- PASSAGE FOURNI
+--

Ils font valoir que la commune de Bastia bénéficie d'un juste titre de nature translative, à savoir, l'acte authentique de vente à cette dernière par les consorts E... des 22 et 30 septembre 1996, publié aux hypothèques le 04 novembre 1996, et est un possesseur de bonne foi de sorte que, dès lors, le délai de dix ans du texte précité avait donc expiré le 05 novembre 2006.
Les consorts I... répliquent que la prescription n'était pas acquise au moment de l'introduction de l'instance, soutenant que l'article 2272 alinéa 2 du code civil, dont se prévaut la partie adverse, est entré en vigueur le 19 juin 2008 et, qu'il n'est donc pas applicable au cas d'espèce.
Ils précisent qu'en vertu des dispositions transitoires de la loi nº 2008-561 du 17 juin 2008, le délai de dix ans prévu par l'article sus-visé, commence à courir à compter de l'entrée en vigueur de la loi nouvelle dans la limite de durée posée par la loi ancienne, qu'ainsi le délai de 10 ans a commencé à courir du 19 juin 2008 et expire le 19 juin 2018.
Aux termes de l'article 26-III de la loi nº 2008-561 du 17 juin 2008 portant réforme de la prescription en matière civile, lorsqu'une instance a été introduite avant son entrée en vigueur, soit le 19 juin 2008, l'action est poursuivie et jugée conformément à la loi ancienne, qui s'applique également en appel et en cassation.
En l'espèce, la cour constate que l'action des consorts I... a été engagée par assignation en date du 02 février 2007 et qu'en conséquence, les appelants et la commune de Bastia ne peuvent valablement se prévaloir des nouvelles dispositions de l'article 2272 alinéa 2 du code civil.
En outre, en application des dispositions transitoires prévues par l'article 26-II de la loi de 2008 en vertu desquelles les dispositions qui réduisent la durée de la prescription s'appliquent aux prescriptions à compter du jour de l'entrée en vigueur de ladite loi, sans que la durée totale puisse excéder la durée prévue par la loi antérieure, le point de départ de la prescription acquisitive de dix ans, est le 19 juin 2008.

+--

- RELEVÉ

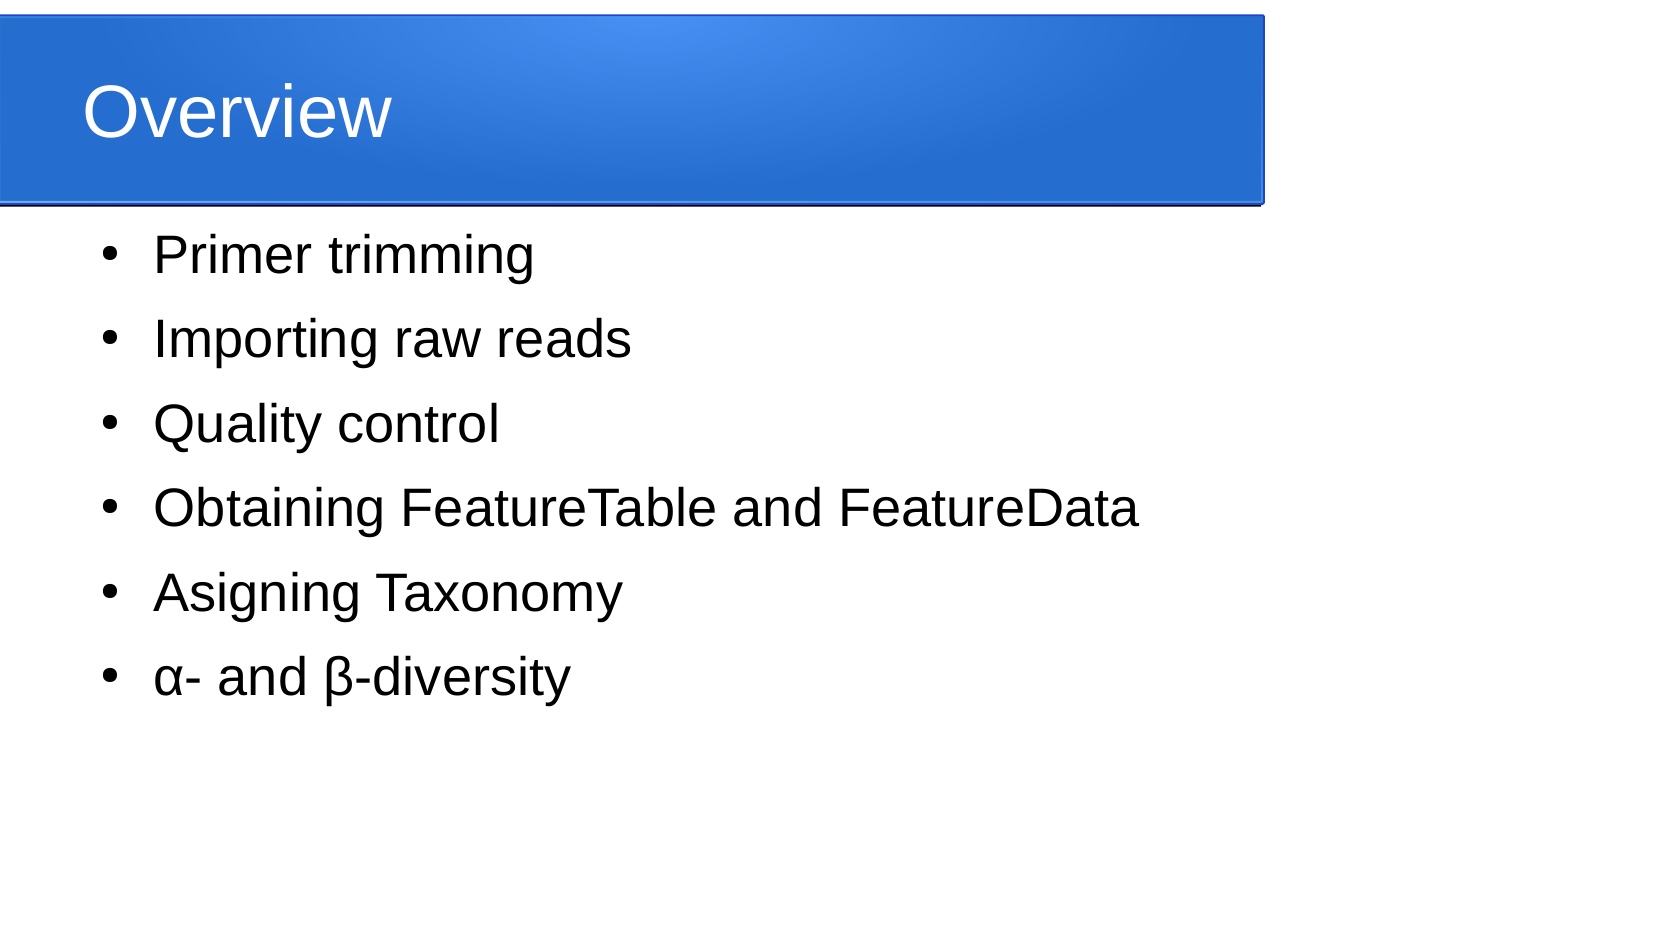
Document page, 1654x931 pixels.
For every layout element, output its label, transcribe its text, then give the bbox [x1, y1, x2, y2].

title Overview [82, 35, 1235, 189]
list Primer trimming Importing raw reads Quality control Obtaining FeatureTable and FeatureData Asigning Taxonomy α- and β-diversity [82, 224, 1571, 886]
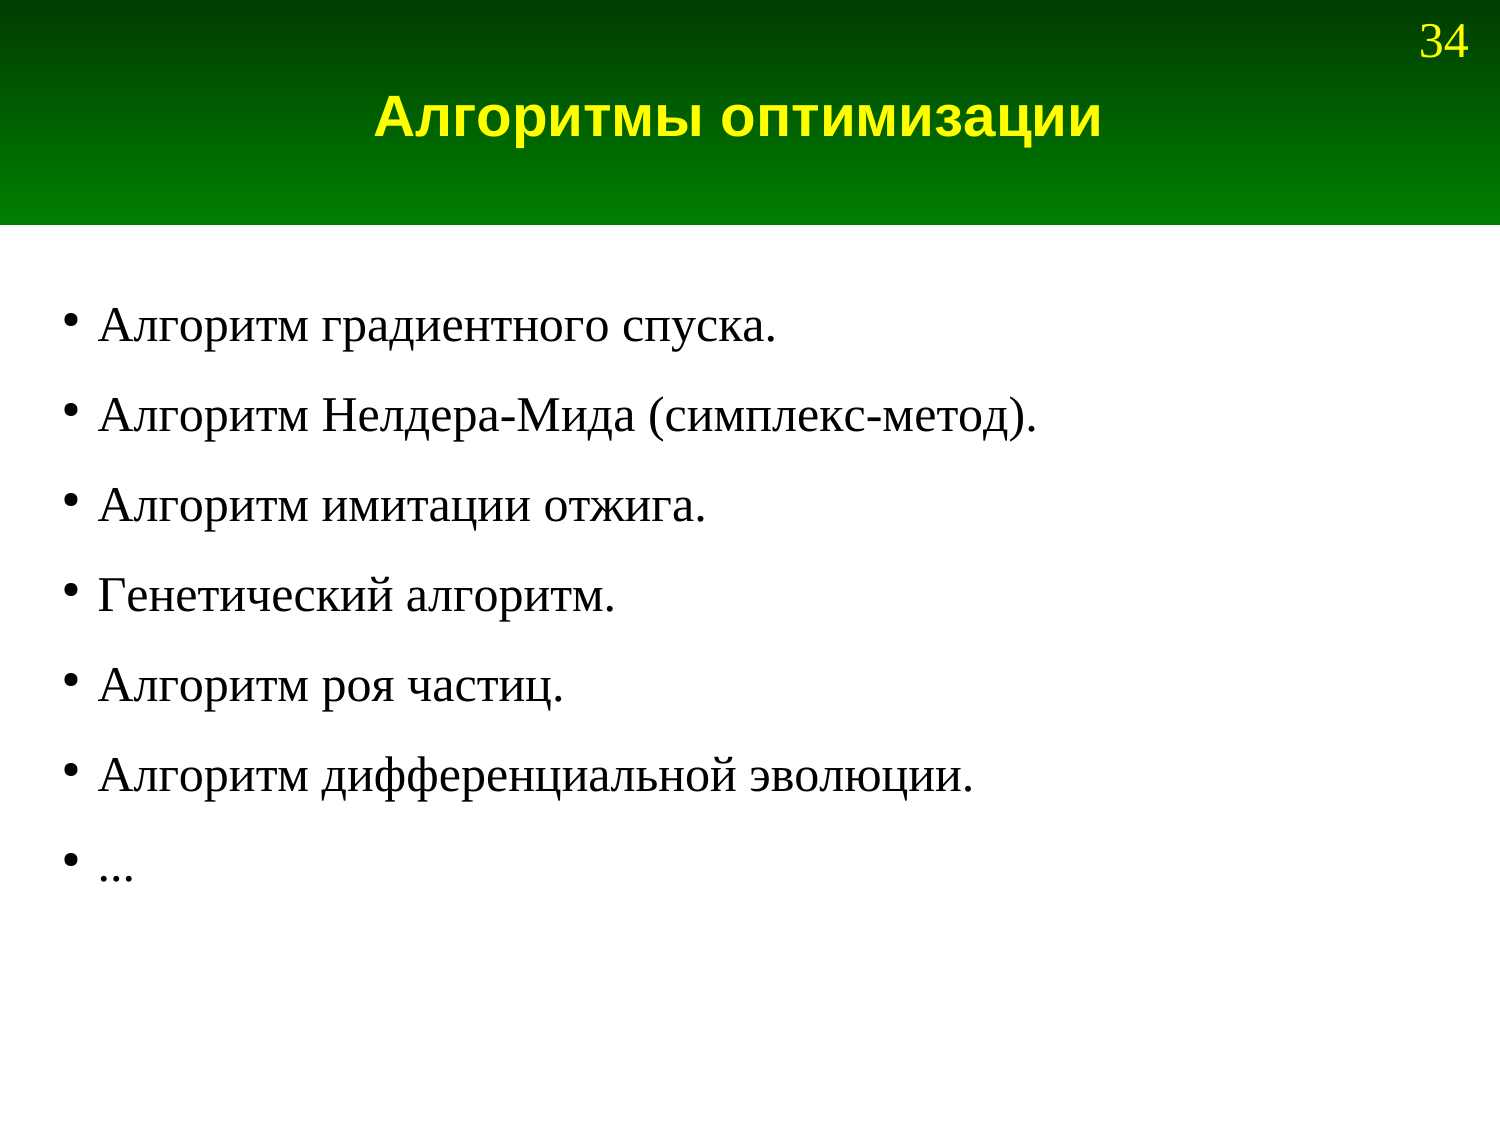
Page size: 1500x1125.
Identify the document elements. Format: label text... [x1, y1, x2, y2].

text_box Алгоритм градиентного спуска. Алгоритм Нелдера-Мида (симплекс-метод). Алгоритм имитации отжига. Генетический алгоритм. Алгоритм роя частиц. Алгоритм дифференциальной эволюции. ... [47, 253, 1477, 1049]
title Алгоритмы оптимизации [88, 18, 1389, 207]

+--

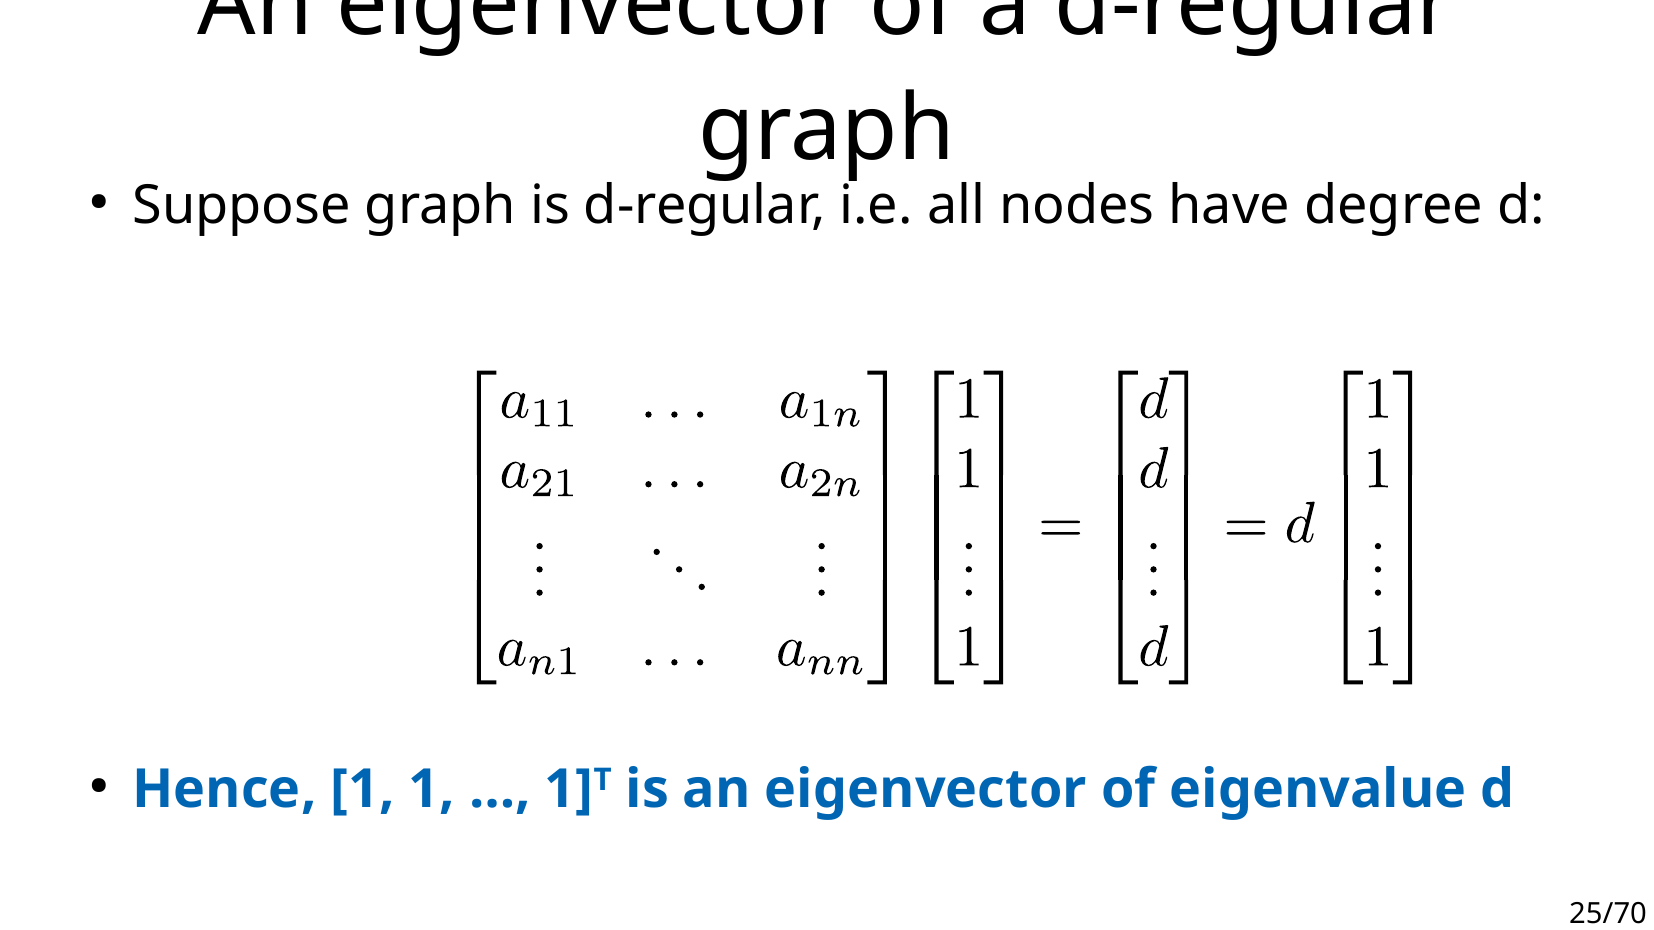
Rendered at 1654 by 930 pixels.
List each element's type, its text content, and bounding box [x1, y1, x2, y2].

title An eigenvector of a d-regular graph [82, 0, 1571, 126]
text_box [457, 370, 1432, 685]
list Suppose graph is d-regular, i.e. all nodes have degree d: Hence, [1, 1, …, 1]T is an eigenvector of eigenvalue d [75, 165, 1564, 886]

+--

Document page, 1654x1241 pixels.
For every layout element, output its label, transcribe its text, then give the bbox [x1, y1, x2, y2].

+--

Pourriez-vous poursuivre le passage sur la prescription acquisitive invoquée par la commune de Bastia, en reprenant juste après sa dernière phrase ?

Dès lors, en l'espèce, la prescription invoquée par les consorts E... et la commune de Bastia n'est pas acquise.
En conséquence, il convient de rejeter la fin de non-recevoir tirée de la prescription de l'action soulevée par ces derniers et de dire recevable ladite action intentée par les consorts I... à l'encontre de la commune de Bastia et des consorts E... .
Sur l'intervention volontaire des héritiers de M. François I...
En application des dispositions de l'article 554 du code de procédure civile, l'intervention volontaire, par ailleurs non contestée, de M. Frédéric I... , M. Philippe I... et Mme Sophie I... épouse, en qualité d'héritiers de M. François I... , initialement l'un des défendeurs à l'instance, est recevable.
Sur la propriété de la parcelle litigieuse
En première instance, les consorts I... , héritiers de M. Edouard Napoléon I... -Lota soutenaient, essentiellement, être propriétaires de la moitié indivise de la parcelle anciennement cadastrée E 390 devenue BM 196, en vertu d'un titre de propriété, à savoir l'acte notarié du 1er juin 1961, aux termes duquel, leur père sus-nommé a acquis les droits de M. Jean-Baptiste Lota, l'autre moitié restant dans le patrimoine de M. Noël Lota.
De leur côté, les consorts E... concluaient à la prescription acquisitive de la parcelle litigieuse à leur profit.
Ils se présentaient comme des acquéreurs et des occupants de bonne foi, précisant avoir acquis ladite parcelle en octobre 1960 de M. de Jean-Baptiste Lota, en se prévalant d'un reçu de 200.000 francs de ce dernier ainsi que d'une promesse de vente, faite en juillet 1996, conjointement par Antoine E... , leur auteur, et M. Edouard Napoléon I... -Lota au profit de la commune de Bastia, sans toutefois produire cette promesse.
Le tribunal a retenu qu'en cas de conflit entre des personnes revendiquant la propriété d'une parcelle, la première se fondant sur un titre et la seconde sur une usucapion, il y avait lieu de préférer la seconde, dès lors que les conditions de la prescription trentenaire acquisitive sont bien remplies au visa des articles 2229 et 2262 anciens du code civil, applicables au présent litige.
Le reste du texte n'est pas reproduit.